WHAT IS NEEDED:
Each time a line of the listing holds "lines", copy that line.

MATERIAL FOR THIS TASK:
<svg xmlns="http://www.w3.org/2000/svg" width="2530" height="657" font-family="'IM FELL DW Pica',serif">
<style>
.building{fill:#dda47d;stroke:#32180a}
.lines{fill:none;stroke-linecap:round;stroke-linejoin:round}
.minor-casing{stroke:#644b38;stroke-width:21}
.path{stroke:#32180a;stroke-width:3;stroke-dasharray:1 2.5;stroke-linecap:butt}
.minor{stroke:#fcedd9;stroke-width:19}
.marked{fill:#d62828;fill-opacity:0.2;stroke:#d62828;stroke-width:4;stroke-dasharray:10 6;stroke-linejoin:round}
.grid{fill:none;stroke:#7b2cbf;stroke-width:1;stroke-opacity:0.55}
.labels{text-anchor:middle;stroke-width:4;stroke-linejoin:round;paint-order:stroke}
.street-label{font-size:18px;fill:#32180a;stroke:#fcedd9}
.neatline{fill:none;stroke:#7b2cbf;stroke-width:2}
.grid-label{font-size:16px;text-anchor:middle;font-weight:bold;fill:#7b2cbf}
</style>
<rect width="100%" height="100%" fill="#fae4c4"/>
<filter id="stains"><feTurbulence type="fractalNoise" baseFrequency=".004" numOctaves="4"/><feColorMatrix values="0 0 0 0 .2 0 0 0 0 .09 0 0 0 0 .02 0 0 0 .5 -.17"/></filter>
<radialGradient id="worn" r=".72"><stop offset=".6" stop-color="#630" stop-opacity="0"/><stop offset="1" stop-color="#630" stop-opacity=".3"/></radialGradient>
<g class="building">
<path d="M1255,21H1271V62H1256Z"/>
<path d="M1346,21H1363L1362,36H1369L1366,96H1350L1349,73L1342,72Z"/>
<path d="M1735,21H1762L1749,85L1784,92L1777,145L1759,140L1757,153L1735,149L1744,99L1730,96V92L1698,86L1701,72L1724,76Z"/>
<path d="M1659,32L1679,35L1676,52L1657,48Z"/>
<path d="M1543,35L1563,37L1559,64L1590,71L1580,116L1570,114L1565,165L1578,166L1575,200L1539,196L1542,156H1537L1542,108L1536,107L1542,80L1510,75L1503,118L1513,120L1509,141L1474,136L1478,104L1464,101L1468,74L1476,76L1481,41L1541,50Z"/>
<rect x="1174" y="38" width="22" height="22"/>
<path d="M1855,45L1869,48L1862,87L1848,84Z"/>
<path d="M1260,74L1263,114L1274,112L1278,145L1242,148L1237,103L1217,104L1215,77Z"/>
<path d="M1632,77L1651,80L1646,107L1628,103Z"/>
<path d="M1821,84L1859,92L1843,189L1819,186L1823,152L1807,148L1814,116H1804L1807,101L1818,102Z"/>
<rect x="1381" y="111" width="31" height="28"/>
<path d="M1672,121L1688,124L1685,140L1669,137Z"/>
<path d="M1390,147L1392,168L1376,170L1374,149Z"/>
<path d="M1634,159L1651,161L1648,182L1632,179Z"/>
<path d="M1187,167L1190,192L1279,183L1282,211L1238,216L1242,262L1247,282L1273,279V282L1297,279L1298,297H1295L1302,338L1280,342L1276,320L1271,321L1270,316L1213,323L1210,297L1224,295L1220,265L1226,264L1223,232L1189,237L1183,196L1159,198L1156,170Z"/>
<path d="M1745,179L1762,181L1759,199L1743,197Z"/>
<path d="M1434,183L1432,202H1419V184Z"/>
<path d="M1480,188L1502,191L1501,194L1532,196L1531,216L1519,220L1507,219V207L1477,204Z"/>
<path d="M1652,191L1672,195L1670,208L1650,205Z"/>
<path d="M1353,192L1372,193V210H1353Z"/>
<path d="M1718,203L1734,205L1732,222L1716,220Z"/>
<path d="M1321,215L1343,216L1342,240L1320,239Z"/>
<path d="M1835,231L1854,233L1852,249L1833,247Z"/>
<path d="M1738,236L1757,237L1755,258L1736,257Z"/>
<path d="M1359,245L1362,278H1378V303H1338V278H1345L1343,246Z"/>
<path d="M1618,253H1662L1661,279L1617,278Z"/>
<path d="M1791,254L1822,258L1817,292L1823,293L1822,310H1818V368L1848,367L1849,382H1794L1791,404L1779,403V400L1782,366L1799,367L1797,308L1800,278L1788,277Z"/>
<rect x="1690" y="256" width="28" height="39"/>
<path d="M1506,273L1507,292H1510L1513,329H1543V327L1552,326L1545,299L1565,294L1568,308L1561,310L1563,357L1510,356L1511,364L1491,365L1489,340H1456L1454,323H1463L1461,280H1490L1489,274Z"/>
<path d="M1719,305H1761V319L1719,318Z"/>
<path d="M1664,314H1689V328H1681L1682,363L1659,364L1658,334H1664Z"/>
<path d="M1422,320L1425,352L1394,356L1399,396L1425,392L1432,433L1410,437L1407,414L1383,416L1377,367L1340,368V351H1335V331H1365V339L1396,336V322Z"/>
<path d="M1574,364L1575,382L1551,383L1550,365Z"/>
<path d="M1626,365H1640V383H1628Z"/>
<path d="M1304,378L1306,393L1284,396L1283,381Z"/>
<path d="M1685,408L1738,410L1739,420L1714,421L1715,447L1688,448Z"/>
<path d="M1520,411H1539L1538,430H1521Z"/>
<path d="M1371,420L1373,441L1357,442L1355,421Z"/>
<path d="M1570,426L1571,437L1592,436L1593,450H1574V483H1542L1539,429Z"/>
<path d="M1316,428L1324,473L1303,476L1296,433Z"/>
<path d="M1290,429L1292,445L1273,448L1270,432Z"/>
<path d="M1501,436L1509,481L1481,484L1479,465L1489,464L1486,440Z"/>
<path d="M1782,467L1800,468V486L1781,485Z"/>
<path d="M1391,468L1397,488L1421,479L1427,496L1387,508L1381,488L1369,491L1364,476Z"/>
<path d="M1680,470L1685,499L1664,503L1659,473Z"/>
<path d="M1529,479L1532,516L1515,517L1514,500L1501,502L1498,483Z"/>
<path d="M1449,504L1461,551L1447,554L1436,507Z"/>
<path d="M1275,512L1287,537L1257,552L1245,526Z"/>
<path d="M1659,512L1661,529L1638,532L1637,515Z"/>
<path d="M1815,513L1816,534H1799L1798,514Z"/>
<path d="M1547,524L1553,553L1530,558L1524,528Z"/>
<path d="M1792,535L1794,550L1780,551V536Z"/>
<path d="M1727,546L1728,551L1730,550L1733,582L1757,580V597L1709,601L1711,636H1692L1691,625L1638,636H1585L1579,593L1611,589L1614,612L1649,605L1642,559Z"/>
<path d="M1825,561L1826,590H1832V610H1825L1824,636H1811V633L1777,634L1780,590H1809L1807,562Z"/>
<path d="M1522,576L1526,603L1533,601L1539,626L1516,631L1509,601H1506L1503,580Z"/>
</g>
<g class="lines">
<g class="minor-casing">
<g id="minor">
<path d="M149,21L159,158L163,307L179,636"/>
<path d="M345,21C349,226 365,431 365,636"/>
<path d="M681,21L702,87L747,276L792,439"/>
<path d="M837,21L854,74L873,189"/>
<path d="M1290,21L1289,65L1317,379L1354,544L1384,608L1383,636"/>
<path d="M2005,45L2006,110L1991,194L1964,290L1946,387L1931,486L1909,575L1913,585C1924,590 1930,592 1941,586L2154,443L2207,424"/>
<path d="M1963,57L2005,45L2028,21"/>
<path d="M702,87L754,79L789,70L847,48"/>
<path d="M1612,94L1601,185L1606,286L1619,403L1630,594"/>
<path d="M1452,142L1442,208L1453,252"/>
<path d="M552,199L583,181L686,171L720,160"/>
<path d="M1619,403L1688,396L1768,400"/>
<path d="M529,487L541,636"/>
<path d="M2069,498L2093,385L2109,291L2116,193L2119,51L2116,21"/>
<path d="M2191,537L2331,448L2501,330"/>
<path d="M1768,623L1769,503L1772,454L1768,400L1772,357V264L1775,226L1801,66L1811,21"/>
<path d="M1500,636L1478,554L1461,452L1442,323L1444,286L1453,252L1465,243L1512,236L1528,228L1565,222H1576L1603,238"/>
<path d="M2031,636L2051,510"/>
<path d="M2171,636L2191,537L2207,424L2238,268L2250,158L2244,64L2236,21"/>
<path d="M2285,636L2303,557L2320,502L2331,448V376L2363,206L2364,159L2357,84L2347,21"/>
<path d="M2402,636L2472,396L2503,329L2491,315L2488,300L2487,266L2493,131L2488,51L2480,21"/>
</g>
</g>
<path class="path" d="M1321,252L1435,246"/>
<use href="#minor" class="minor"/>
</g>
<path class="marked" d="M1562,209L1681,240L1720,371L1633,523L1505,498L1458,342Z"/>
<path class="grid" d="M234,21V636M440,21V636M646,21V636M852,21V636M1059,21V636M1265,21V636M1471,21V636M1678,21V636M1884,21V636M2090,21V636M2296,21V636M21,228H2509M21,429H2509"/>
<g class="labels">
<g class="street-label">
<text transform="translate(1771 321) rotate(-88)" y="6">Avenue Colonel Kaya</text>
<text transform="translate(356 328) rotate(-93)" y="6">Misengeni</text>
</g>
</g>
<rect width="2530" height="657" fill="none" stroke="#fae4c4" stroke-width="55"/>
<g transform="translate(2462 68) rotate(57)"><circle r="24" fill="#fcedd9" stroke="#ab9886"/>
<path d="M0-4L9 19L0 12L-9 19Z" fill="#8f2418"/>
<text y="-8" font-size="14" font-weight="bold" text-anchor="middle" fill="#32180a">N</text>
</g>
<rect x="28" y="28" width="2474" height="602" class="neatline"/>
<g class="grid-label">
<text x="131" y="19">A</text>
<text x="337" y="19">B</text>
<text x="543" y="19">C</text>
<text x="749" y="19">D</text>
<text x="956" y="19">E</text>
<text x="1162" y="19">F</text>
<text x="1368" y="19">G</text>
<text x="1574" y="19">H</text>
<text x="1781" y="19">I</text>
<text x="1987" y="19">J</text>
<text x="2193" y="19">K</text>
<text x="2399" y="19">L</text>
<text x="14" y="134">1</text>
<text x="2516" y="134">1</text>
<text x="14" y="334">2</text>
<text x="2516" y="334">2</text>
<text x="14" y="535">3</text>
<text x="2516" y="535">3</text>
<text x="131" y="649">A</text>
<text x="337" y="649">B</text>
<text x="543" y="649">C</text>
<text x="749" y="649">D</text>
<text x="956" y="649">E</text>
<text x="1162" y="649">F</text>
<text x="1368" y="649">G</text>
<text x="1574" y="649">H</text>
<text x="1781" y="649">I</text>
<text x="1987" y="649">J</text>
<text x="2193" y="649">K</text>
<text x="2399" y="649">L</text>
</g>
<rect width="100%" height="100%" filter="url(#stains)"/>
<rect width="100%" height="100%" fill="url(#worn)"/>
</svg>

SOLUTION:
.lines{fill:none;stroke-linecap:round;stroke-linejoin:round}
<g class="lines">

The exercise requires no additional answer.